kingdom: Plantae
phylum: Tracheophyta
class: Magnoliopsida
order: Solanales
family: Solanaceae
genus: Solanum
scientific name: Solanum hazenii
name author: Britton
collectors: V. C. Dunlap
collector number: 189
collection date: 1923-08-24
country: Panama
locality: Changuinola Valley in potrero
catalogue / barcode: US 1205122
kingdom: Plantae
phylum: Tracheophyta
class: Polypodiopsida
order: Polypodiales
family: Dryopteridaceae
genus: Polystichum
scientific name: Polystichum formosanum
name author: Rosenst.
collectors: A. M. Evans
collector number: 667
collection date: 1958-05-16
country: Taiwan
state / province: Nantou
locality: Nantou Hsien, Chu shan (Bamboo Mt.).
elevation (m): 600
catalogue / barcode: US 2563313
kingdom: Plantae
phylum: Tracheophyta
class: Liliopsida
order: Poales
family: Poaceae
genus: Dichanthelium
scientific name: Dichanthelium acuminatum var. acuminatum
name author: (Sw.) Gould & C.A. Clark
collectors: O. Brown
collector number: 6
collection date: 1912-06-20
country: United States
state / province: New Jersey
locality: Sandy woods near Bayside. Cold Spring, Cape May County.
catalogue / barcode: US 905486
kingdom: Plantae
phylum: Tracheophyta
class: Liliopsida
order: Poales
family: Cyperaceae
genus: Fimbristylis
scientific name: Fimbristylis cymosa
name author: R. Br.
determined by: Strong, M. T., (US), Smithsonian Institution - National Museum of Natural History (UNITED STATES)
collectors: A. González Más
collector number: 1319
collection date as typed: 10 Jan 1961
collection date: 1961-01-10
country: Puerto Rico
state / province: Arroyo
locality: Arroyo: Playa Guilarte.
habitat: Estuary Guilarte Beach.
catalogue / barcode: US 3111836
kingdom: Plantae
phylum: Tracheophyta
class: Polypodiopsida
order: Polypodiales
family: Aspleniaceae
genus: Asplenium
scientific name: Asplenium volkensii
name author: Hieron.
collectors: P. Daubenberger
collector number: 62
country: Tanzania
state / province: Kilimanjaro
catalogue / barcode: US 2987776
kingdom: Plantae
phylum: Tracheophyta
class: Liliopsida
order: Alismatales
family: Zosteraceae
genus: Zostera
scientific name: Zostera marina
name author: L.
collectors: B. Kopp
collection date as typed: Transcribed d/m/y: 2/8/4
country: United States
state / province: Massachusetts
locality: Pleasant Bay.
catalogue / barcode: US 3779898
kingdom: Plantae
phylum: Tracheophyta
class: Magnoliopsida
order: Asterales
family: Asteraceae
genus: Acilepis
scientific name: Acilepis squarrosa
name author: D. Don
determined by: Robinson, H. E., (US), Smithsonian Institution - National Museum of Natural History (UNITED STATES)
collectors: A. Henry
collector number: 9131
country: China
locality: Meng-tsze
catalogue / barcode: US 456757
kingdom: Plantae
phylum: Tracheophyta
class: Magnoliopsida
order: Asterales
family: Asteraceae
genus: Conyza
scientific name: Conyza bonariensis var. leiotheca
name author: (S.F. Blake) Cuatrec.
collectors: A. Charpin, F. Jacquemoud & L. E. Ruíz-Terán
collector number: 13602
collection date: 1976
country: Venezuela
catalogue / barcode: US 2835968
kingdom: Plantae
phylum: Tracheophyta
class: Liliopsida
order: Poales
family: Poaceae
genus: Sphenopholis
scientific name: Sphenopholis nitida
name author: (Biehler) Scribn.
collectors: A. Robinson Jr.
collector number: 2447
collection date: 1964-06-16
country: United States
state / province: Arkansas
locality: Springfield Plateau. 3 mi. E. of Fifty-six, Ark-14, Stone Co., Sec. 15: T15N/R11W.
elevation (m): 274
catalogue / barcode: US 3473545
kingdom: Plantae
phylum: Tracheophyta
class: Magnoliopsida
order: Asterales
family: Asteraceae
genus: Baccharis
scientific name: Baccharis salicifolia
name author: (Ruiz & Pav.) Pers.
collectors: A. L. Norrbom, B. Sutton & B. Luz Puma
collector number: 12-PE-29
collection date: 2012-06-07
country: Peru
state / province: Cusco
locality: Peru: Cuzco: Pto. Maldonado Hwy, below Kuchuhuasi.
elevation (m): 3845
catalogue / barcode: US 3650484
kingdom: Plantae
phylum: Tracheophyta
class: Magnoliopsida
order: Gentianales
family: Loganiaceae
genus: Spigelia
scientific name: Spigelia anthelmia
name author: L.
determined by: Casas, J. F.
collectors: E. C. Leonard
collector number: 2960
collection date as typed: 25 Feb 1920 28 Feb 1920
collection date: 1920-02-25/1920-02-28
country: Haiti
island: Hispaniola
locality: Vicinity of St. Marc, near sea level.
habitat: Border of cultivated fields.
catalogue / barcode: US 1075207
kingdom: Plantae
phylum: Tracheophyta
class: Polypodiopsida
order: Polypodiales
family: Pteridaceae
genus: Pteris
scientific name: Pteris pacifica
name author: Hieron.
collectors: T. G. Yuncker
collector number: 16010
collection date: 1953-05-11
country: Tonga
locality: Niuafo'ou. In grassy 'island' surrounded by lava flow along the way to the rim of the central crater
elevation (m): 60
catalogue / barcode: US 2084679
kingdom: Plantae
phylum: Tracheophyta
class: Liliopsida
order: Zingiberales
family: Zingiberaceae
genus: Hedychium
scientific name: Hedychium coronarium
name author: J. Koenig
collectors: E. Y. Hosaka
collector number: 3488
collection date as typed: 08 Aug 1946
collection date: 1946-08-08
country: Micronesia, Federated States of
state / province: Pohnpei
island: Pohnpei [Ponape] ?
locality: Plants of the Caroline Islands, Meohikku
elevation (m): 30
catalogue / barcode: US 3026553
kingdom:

————

Work instructions: Repeat every one of the lines above word for word, from first to last.

Final result:
kingdom: Plantae
phylum: Tracheophyta
class: Magnoliopsida
order: Solanales
family: Solanaceae
genus: Solanum
scientific name: Solanum hazenii
name author: Britton
collectors: V. C. Dunlap
collector number: 189
collection date: 1923-08-24
country: Panama
locality: Changuinola Valley in potrero
catalogue / barcode: US 1205122
kingdom: Plantae
phylum: Tracheophyta
class: Polypodiopsida
order: Polypodiales
family: Dryopteridaceae
genus: Polystichum
scientific name: Polystichum formosanum
name author: Rosenst.
collectors: A. M. Evans
collector number: 667
collection date: 1958-05-16
country: Taiwan
state / province: Nantou
locality: Nantou Hsien, Chu shan (Bamboo Mt.).
elevation (m): 600
catalogue / barcode: US 2563313
kingdom: Plantae
phylum: Tracheophyta
class: Liliopsida
order: Poales
family: Poaceae
genus: Dichanthelium
scientific name: Dichanthelium acuminatum var. acuminatum
name author: (Sw.) Gould & C.A. Clark
collectors: O. Brown
collector number: 6
collection date: 1912-06-20
country: United States
state / province: New Jersey
locality: Sandy woods near Bayside. Cold Spring, Cape May County.
catalogue / barcode: US 905486
kingdom: Plantae
phylum: Tracheophyta
class: Liliopsida
order: Poales
family: Cyperaceae
genus: Fimbristylis
scientific name: Fimbristylis cymosa
name author: R. Br.
determined by: Strong, M. T., (US), Smithsonian Institution - National Museum of Natural History (UNITED STATES)
collectors: A. González Más
collector number: 1319
collection date as typed: 10 Jan 1961
collection date: 1961-01-10
country: Puerto Rico
state / province: Arroyo
locality: Arroyo: Playa Guilarte.
habitat: Estuary Guilarte Beach.
catalogue / barcode: US 3111836
kingdom: Plantae
phylum: Tracheophyta
class: Polypodiopsida
order: Polypodiales
family: Aspleniaceae
genus: Asplenium
scientific name: Asplenium volkensii
name author: Hieron.
collectors: P. Daubenberger
collector number: 62
country: Tanzania
state / province: Kilimanjaro
catalogue / barcode: US 2987776
kingdom: Plantae
phylum: Tracheophyta
class: Liliopsida
order: Alismatales
family: Zosteraceae
genus: Zostera
scientific name: Zostera marina
name author: L.
collectors: B. Kopp
collection date as typed: Transcribed d/m/y: 2/8/4
country: United States
state / province: Massachusetts
locality: Pleasant Bay.
catalogue / barcode: US 3779898
kingdom: Plantae
phylum: Tracheophyta
class: Magnoliopsida
order: Asterales
family: Asteraceae
genus: Acilepis
scientific name: Acilepis squarrosa
name author: D. Don
determined by: Robinson, H. E., (US), Smithsonian Institution - National Museum of Natural History (UNITED STATES)
collectors: A. Henry
collector number: 9131
country: China
locality: Meng-tsze
catalogue / barcode: US 456757
kingdom: Plantae
phylum: Tracheophyta
class: Magnoliopsida
order: Asterales
family: Asteraceae
genus: Conyza
scientific name: Conyza bonariensis var. leiotheca
name author: (S.F. Blake) Cuatrec.
collectors: A. Charpin, F. Jacquemoud & L. E. Ruíz-Terán
collector number: 13602
collection date: 1976
country: Venezuela
catalogue / barcode: US 2835968
kingdom: Plantae
phylum: Tracheophyta
class: Liliopsida
order: Poales
family: Poaceae
genus: Sphenopholis
scientific name: Sphenopholis nitida
name author: (Biehler) Scribn.
collectors: A. Robinson Jr.
collector number: 2447
collection date: 1964-06-16
country: United States
state / province: Arkansas
locality: Springfield Plateau. 3 mi. E. of Fifty-six, Ark-14, Stone Co., Sec. 15: T15N/R11W.
elevation (m): 274
catalogue / barcode: US 3473545
kingdom: Plantae
phylum: Tracheophyta
class: Magnoliopsida
order: Asterales
family: Asteraceae
genus: Baccharis
scientific name: Baccharis salicifolia
name author: (Ruiz & Pav.) Pers.
collectors: A. L. Norrbom, B. Sutton & B. Luz Puma
collector number: 12-PE-29
collection date: 2012-06-07
country: Peru
state / province: Cusco
locality: Peru: Cuzco: Pto. Maldonado Hwy, below Kuchuhuasi.
elevation (m): 3845
catalogue / barcode: US 3650484
kingdom: Plantae
phylum: Tracheophyta
class: Magnoliopsida
order: Gentianales
family: Loganiaceae
genus: Spigelia
scientific name: Spigelia anthelmia
name author: L.
determined by: Casas, J. F.
collectors: E. C. Leonard
collector number: 2960
collection date as typed: 25 Feb 1920 28 Feb 1920
collection date: 1920-02-25/1920-02-28
country: Haiti
island: Hispaniola
locality: Vicinity of St. Marc, near sea level.
habitat: Border of cultivated fields.
catalogue / barcode: US 1075207
kingdom: Plantae
phylum: Tracheophyta
class: Polypodiopsida
order: Polypodiales
family: Pteridaceae
genus: Pteris
scientific name: Pteris pacifica
name author: Hieron.
collectors: T. G. Yuncker
collector number: 16010
collection date: 1953-05-11
country: Tonga
locality: Niuafo'ou. In grassy 'island' surrounded by lava flow along the way to the rim of the central crater
elevation (m): 60
catalogue / barcode: US 2084679
kingdom: Plantae
phylum: Tracheophyta
class: Liliopsida
order: Zingiberales
family: Zingiberaceae
genus: Hedychium
scientific name: Hedychium coronarium
name author: J. Koenig
collectors: E. Y. Hosaka
collector number: 3488
collection date as typed: 08 Aug 1946
collection date: 1946-08-08
country: Micronesia, Federated States of
state / province: Pohnpei
island: Pohnpei [Ponape] ?
locality: Plants of the Caroline Islands, Meohikku
elevation (m): 30
catalogue / barcode: US 3026553
kingdom:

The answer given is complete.